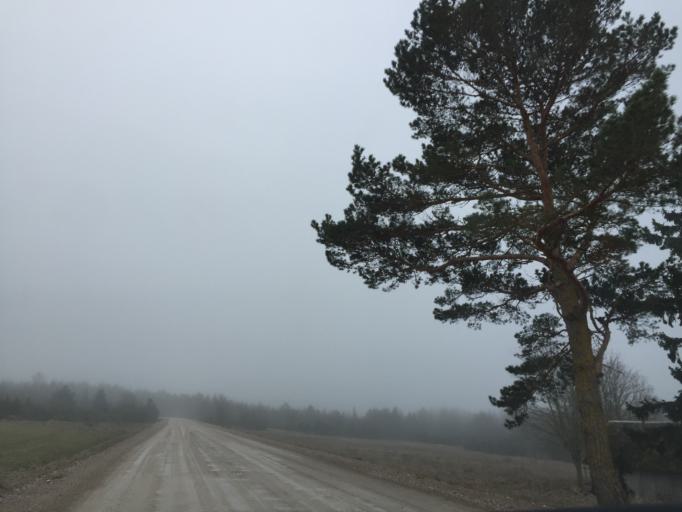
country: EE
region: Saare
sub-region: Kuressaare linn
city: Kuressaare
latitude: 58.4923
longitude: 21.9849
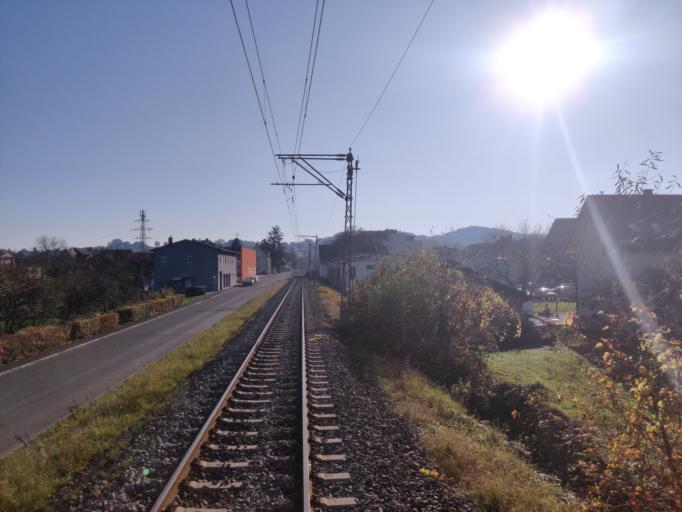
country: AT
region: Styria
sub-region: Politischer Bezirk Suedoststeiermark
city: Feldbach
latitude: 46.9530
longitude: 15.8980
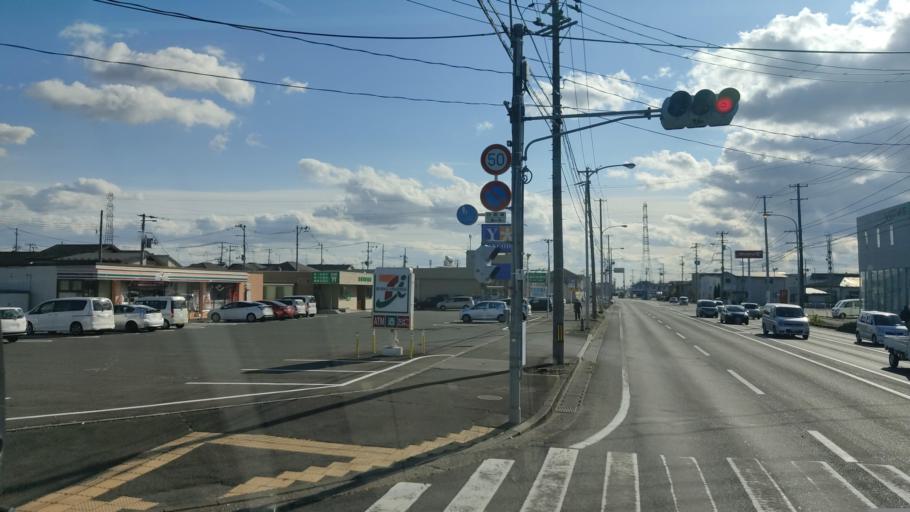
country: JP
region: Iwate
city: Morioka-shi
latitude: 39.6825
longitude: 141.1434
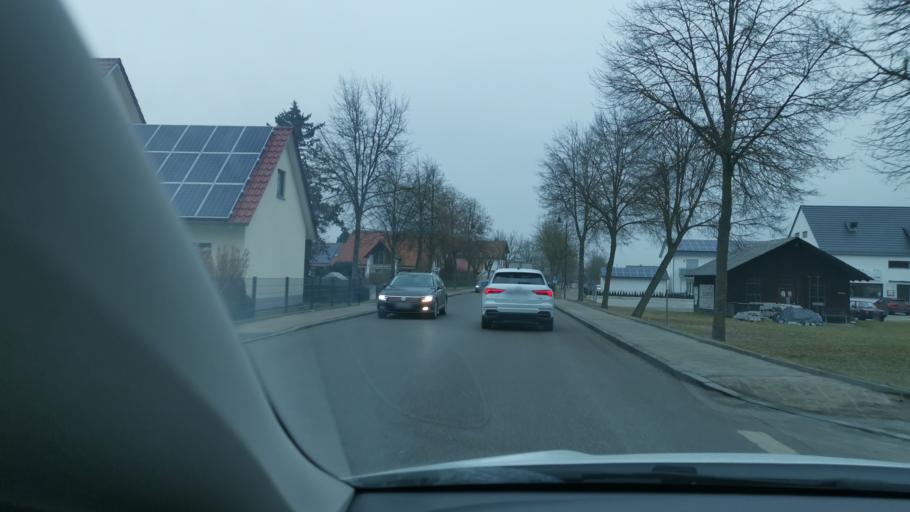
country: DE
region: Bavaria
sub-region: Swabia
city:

________

> **WORK INSTRUCTIONS**:
Turn the data above into a numbered list with one line per item. Skip blank lines and leave out the pictures.

> **WRITTEN ANSWER**:
1. country: EE
2. region: Saare
3. sub-region: Kuressaare linn
4. city: Kuressaare
5. latitude: 58.4923
6. longitude: 21.9849
7. country: AT
8. region: Styria
9. sub-region: Politischer Bezirk Suedoststeiermark
10. city: Feldbach
11. latitude: 46.9530
12. longitude: 15.8980
13. country: JP
14. region: Iwate
15. city: Morioka-shi
16. latitude: 39.6825
17. longitude: 141.1434
18. country: DE
19. region: Bavaria
20. sub-region: Swabia
21. city:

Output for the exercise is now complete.